The V4’s initially jerky throttle response has been tamed by changes to firing intervals to a bigger-bang configuration. One new chassis after another has been flung at the riders, now seemingly having achieved the right degree of stiffness, flexibility and anti-twist along with the right weight transfer. A bike that started out as a real handful emerged in 2020 as something that even class rookies could go fast on.
Why rookies? There’s the rub. As a beginner factory, and irrespective of the depth of the corporate pockets, KTM was not in a position to attract the cream of the crop. They looked as though they had come close when they poached Zarco from Yamaha last year, but as we know that went badly wrong on both sides.
This situation is subject, however, to rapid change. After only three races this year, quality riders like Crutchlow and Dovizioso would be glad of the chance to join the orange squad.
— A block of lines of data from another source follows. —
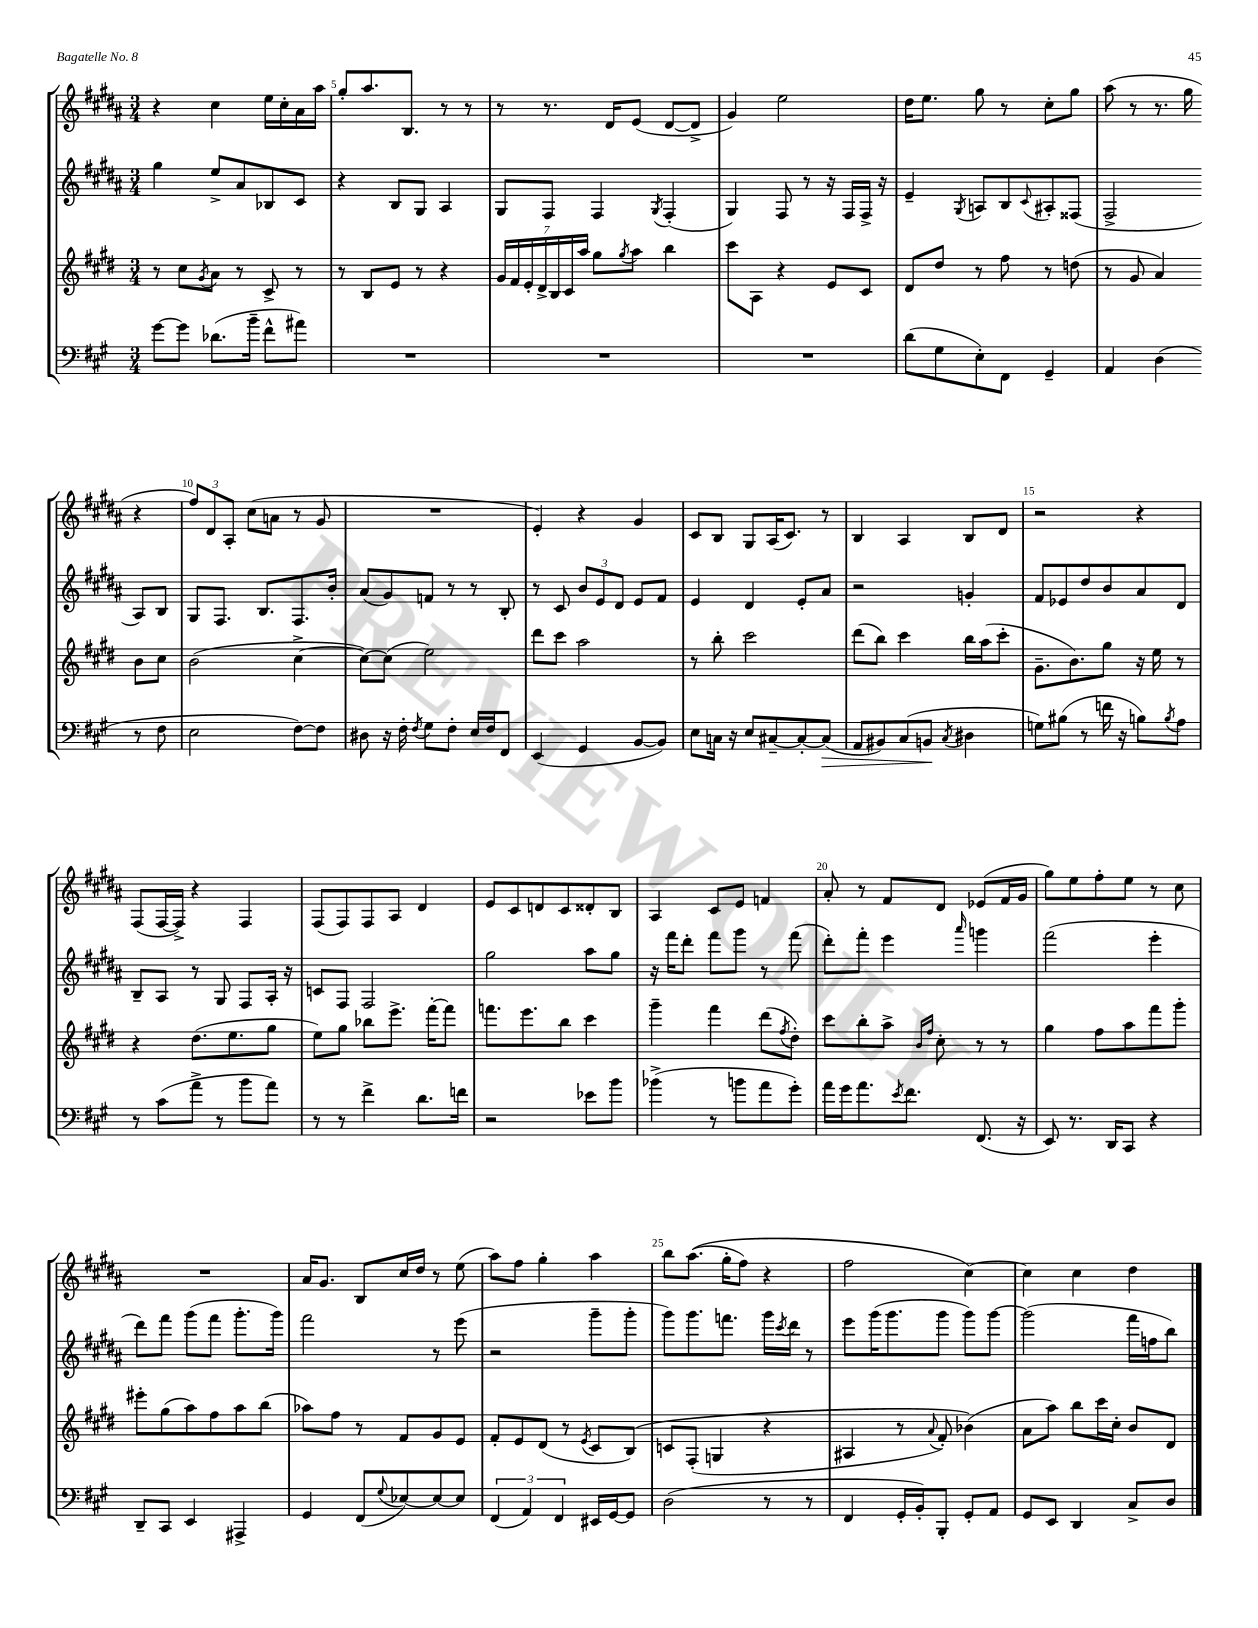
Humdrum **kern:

**kern	**kern	**kern	**kern
*staff4	*staff3	*staff2	*staff1
*clefF4	*clefG2	*clefG2	*clefG2
*k[f#c#g#]	*k[f#c#g#d#]	*k[f#c#g#d#a#]	*k[f#c#g#d#a#]
*M3/4	*M3/4	*M3/4	*M3/4
[8g#\L	8r	4gg#\	4r
8g#\]J	8cc#\L	.	.
.	8qg#/	.	.
(8.d-\L	8a\J	8ee^/L	4cc#\
.	8r	8a#/	.
16b~\Jk	.	.	.
8f#^^\L	8c#^/	8B-/	16ee\LL
.	.	.	16cc#'\
8a#\J)	8r	8c#/J	16a#\
.	.	.	16aa#\JJ
=	=	=	=
2.r	8r	4r	8gg#'/L
.	8B/L	.	8.aa#/
.	8e/J	8B/L	.
.	.	.	8.B/J
.	8r	8G#/J	.
.	4r	4A#/	8r
.	.	.	8r
=	=	=	=
2.r	28g#/LL	8G#/L	8r
.	28f#/	.	.
.	28e'/	.	.
.	28d#^/	.	.
.	.	8F#/J	8.r
.	28B/	.	.
.	28c#/	.	.
.	28aa/JJ	.	.
.	8gg#\L	4F#/	.
.	.	.	16d#/LK
.	8qgg#/	.	.
.	8aa\J	.	(8e/J
.	.	8qG#/	.
.	4bb\	(4F#'/	[8d#/L
.	.	.	8d#^/]J
=	=	=	=
2.r	8ccc#\L	4G#/)	4g#/)
.	8A\J	.	.
.	4r	8F#/	2ee\
.	.	8r	.
.	8e/L	16r	.
.	.	16F#/LL	.
.	8c#/J	16F#^/JJ	.
.	.	16r	.
=	=	=	=
(8d\L	8d#/L	4e~/	16dd#\LK
.	.	.	8.ee\J
8G#\	8dd#/J	.	.
.	.	8qG#/	.
8E'\)	8r	8A/L	8gg#\
8FF#\J	8ff#\	8B/	8r
.	.	8qqc#/	.
4GG#~/	8r	8A#'/	8cc#'\L
.	(8dd\	(8F##/J	8gg#\J
=	=	=	=
4AA/	8r	2F#^/	(8aa#\
.	8g#/	.	8r
(4D\	4a/)	.	8.r
.	.	.	16gg#\
8r	8b\L	8A#/L)	4r
8F#\	8cc#\J	8B/J	.
=	=	=	=
2E\	(2b\	8G#/L	12ff#/L)
.	.	.	12d#/
.	.	8.F#/J	.
.	.	.	12A#'/J
.	.	.	(8cc#\L
.	.	8.B/L	.
.	.	.	8a\J
[8F#\L)	[4cc#^\	8.F#/	8r
8F#\]J	.	.	8g#/
.	.	16b'/Jk	.
=	=	=	=
8D#\	8cc#\_L)	(8a#/L	2.r
16r	(8cc#\]J	8g#/)	.
16F#'\	.	.	.
8qF#/	.	.	.
8G#\L	2ee\)	8f/J	.
8F#'\J	.	8r	.
16E/LL	.	8r	.
16F#/J	.	.	.
8FF#/J	.	8B'/	.
=	=	=	=
(4EE/	8ddd#\L	8r	4e'/)
.	8ccc#\J	8c#/	.
4GG#/	2aa\	12b/L	4r
.	.	12e/	.
.	.	12d#/J	.
[8BB/L	.	8e/L	4g#/
8BB/]J)	.	8f#/J	.
=	=	=	=
8E\L	8r	4e/	8c#/L
16C\Jk	8bb'\	.	8B/J
16r	.	.	.
8E/L	2ccc#\	4d#/	8G#/L
[8C#~/	.	.	(16A#/K
.	.	.	8.c#/J)
8C#'/_	.	8e'/L	.
(8C#/]J	.	8a#/J	8r
=	=	=	=
8AA/L	(8ddd#\L	2r	4B/
8BB#/)	8bb\J)	.	.
(8C#/	4ccc#\	.	4A#/
8BB/J	.	.	.
8qC#/	.	.	.
4D#\	16bb\LL	4g'/	8B/L
.	(16aa\J	.	.
.	8ccc#'\J	.	8d#/J
=	=	=	=
8G\L)	8.g#~\L	8f#/L	2r
(8B#\J	.	8e-/	.
.	8.b\)	.	.
8r	.	8dd#/	.
16f\	8gg#\J	8b/	.
16r	.	.	.
8B\L)	16r	8a#/	4r
.	16ee\	.	.
8qB/	.	.	.
8A\J	8r	8d#/J	.
=	=	=	=
8r	4r	8B~/L	(8F#/L
(8c#\L	.	8A#/J	[16F#/L
.	.	.	16F#^/]JJ)
8a^\J	(8.dd#\L	8r	4r
8r	.	8G#/	.
.	8.ee\	.	.
8b\L	.	8F#/L	4F#/
8a\J)	8gg#\J	16A#'/Jk	.
.	.	16r	.
=	=	=	=
8r	8ee\L)	8c/L	(8F#/L
8r	8gg#\J	8F#/J	8F#/)
4f#^\	8bb-\L	2F#/	8F#/
.	8.eee^\J	.	8A#/J
8.d\L	.	.	4d#/
.	[16fff#'\LK	.	.
.	8fff#\]J	.	.
16f\Jk	.	.	.
=	=	=	=
2r	8.fff\L	2gg#\	8e/L
.	.	.	8c#/
.	8.eee\	.	.
.	.	.	8d/
.	8bb\J	.	8c#/
8e-\L	4ccc#\	8aa#\L	8d##'/
8b\J	.	8gg#\J	8B/J
=	=	=	=
(4b-^\	4ggg#~\	16r	4A#/
.	.	16fff#\LK	.
.	.	8ddd#'\J	.
8r	4fff#\	8fff#\L	8c#/L
8b\L	.	8ggg#\J	8e/J
8a\	(8ddd#\L	8r	4f/
.	8qff#/	.	.
8g#'\J)	8dd#'\J)	(8fff#\	.
=	=	=	=
16a\LL	8ccc#\L	8ddd#'\L)	8a#'/
16g#\J	.	.	.
8.a\	8bb'\	8fff#'\J	8r
.	8aa^\J	4eee\	8f#/L
8qe/	.	.	.
8.f#\J	.	.	.
.	16qqb/LL	.	.
.	16qqff#/JJ	.	.
.	8cc#'\	.	8d#/J
.	.	16qqaaa#/	.
(8.FF#/	8r	4ggg\	(8e-/L
.	8r	.	16f#/L
16r	.	.	16g#/JJ
=	=	=	=
8EE/)	4gg#\	(2fff#\	8gg#\L)
8.r	.	.	8ee\
.	8ff#\L	.	8ff#'\
16DD/LK	.	.	.
8CC#/J	8aa\	.	8ee\J
4r	8fff#\	4eee'\	8r
.	8ggg#'\J	.	8cc#\
=	=	=	=
8DD~/L	8eee#'\L	8ddd#\L)	2.r
8CC#/J	(8gg#\	8fff#\J	.
4EE/	8aa\)	(8ggg#\L	.
.	8ff#\	8fff#\J	.
4AAA#^/	8aa\	8.ggg#'\L	.
.	(8bb\J	.	.
.	.	16ggg#\Jk)	.
=	=	=	=
4GG#/	8aa-\L)	2fff#\	16a#/LK
.	.	.	8.g#/J
.	8ff#\J	.	.
(8FF#/L	8r	.	8B/L
8qqG#/	.	.	.
[8E-/)	8f#/L	.	16cc#/L
.	.	.	16dd#/JJ
8E-/_	8g#/	8r	8r
8E-/]J	8e/J	(8eee\	(8ee\
=	=	=	=
(6FF#/	8f#'/L	2r	8aa#\L)
.	8e/	.	8ff#\J
6AA/)	.	.	.
.	(8d#/J	.	4gg#'\
6FF#/	.	.	.
.	8r	.	.
.	8qe/	.	.
16EE#/LL	8c#/L	8ggg#~\L	4aa#\
[16GG#/J	.	.	.
8GG#/]J	&(8B/J)	8ggg#'\J	.
=	=	=	=
(2D\	8c/L	8ggg#\L)	8bb\L
.	(8F#'/J	8.ggg#\	&((8.aa#\J
.	4G/	.	.
.	.	8.fff\J	16gg#'\LK
.	.	.	8ff#\J)
8r	4r	16ggg#\LL	4r
.	.	8qccc#/	.
.	.	16ddd#\JJ	.
8r	.	8r	.
=	=	=	=
4FF#/	4A#/	8eee\L	2ff#\
.	.	(16ggg#\K	.
.	.	8.ggg#\	.
16GG#'/LL	8r	.	.
16BB'/J)	.	.	.
.	8qqa/	.	.
8BBB'/J	8f#'/)	8ggg#\J	.
8GG#'/L	(4b-\&)	8ggg#\L)	[4cc#\&)
8AA/J	.	[8ggg#\J	.
=	=	=	=
8GG#/L	8a\L	(2ggg#\]	4cc#\]
8EE/J	8aa\J)	.	.
4DD/	8bb\L	.	4cc#\
.	16ccc#\L	.	.
.	16cc#'\JJ	.	.
8C#^/L	8b/L	16fff#\LL	4dd#\
.	.	16ff\J	.
8D/J	8d#/J	8bb\J)	.
==	==	==	==
*-	*-	*-	*-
Perhaps unfortunately, the factory had already plumped for the dispossessed Danilo Petrucci, a GP winner but not consistent enough to be considered top-ranking.
(Strangely, this situation appears to have worked in reverse by flattering Pol Espargaro, who has performed sterling service for KTM, and as a result was taken up by Repsol Honda, a move that took many observers by surprise.)
So far this year Pol has excelled with a sixth and a seventh, while teammate Miguel Oliveira, in his second MotoGP season, has also impressed. Even more striking, class rookie Brad Binder has been qualifying with the quick guys and setting amazingly fast laps—third fastest at the second Jerez race, less than half-a-second off winner Quartararo.